A few months into recovery, patients who have successfully stopped taking prescription opioids show signs that their brains’ natural reward systems are starting to normalize, according to a new study published in the Journal of Addiction Medicine.
The researchers assessed changes in the brain’s reward system in patients who were in residential treatment for their addiction to opioid pain medications.
One group had recently gone through medically assisted opioid withdrawal within the previous one to two weeks. The second group had been drug-free for two to three months. A group of normal controls were also involved for comparison.
After drug withdrawal, many people with opioid addiction experience persistent changes in the reward and memory circuits. For example, they may experience heightened “rewards” or “pleasure” in response to drugs and related stimuli, but greatly reduced responses to naturally pleasurable stimuli (such as good food, or friendship).
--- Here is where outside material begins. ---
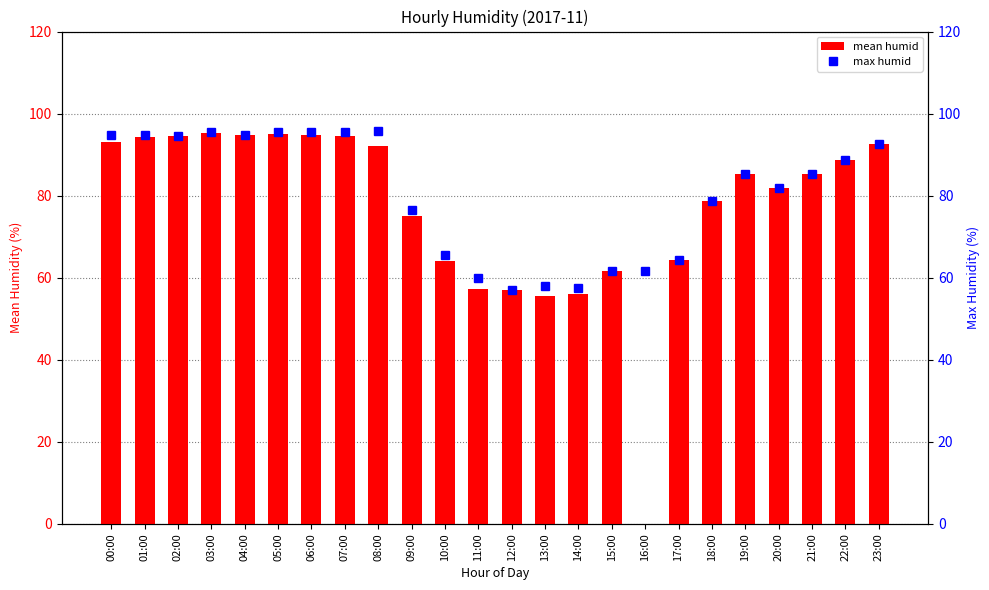

What is the average value of the mean humid series?

77.2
“This is thought to occur because opiates are potent stimulators of the brain’s reward system; over time, the brain adapts to the high level of stimulation provided by opiates, and naturally rewarding stimuli can’t measure up,” said Scott C. Bunce, Ph.D., of Pennsylvania State University College of Medicine.
Such strong dysregulation of the natural reward system may be a major factor in the high risk of relapse during recovery.
The test results revealed several significant differences in the brain’s reward system between the groups. Patients in recent drug withdrawal had reduced pleasure responses to “natural reward” stimuli — for example, pictures of appetizing foods or people having fun.
Instead, they had heightened responses to drug-related cues, such as pictures of pills. In the extended-care patients, however, the heightened responses to drug cues were greatly reduced.
Patients in recent withdrawal also had high levels of the stress hormone cortisol. In those who had been drug-free for a few months, cortisol levels were somewhat reduced, although not quite as low as in healthy controls. The recently withdrawn group also suffered from sleep disturbances, while sleep in the extended care group was similar to controls.
All of these changes correlated with abstinence time. The longer the patient went without using drugs, the lower the abnormal responses.
“It shows that if the patient remains in treatment and off drugs for several months, the body’s natural reward systems may have the capacity to return toward normal, making it easier for them to remain drug-free outside the treatment setting,” said Bunce.
With continued research, testing the patients’ natural reward systems might help evaluate how their recovery is proceeding.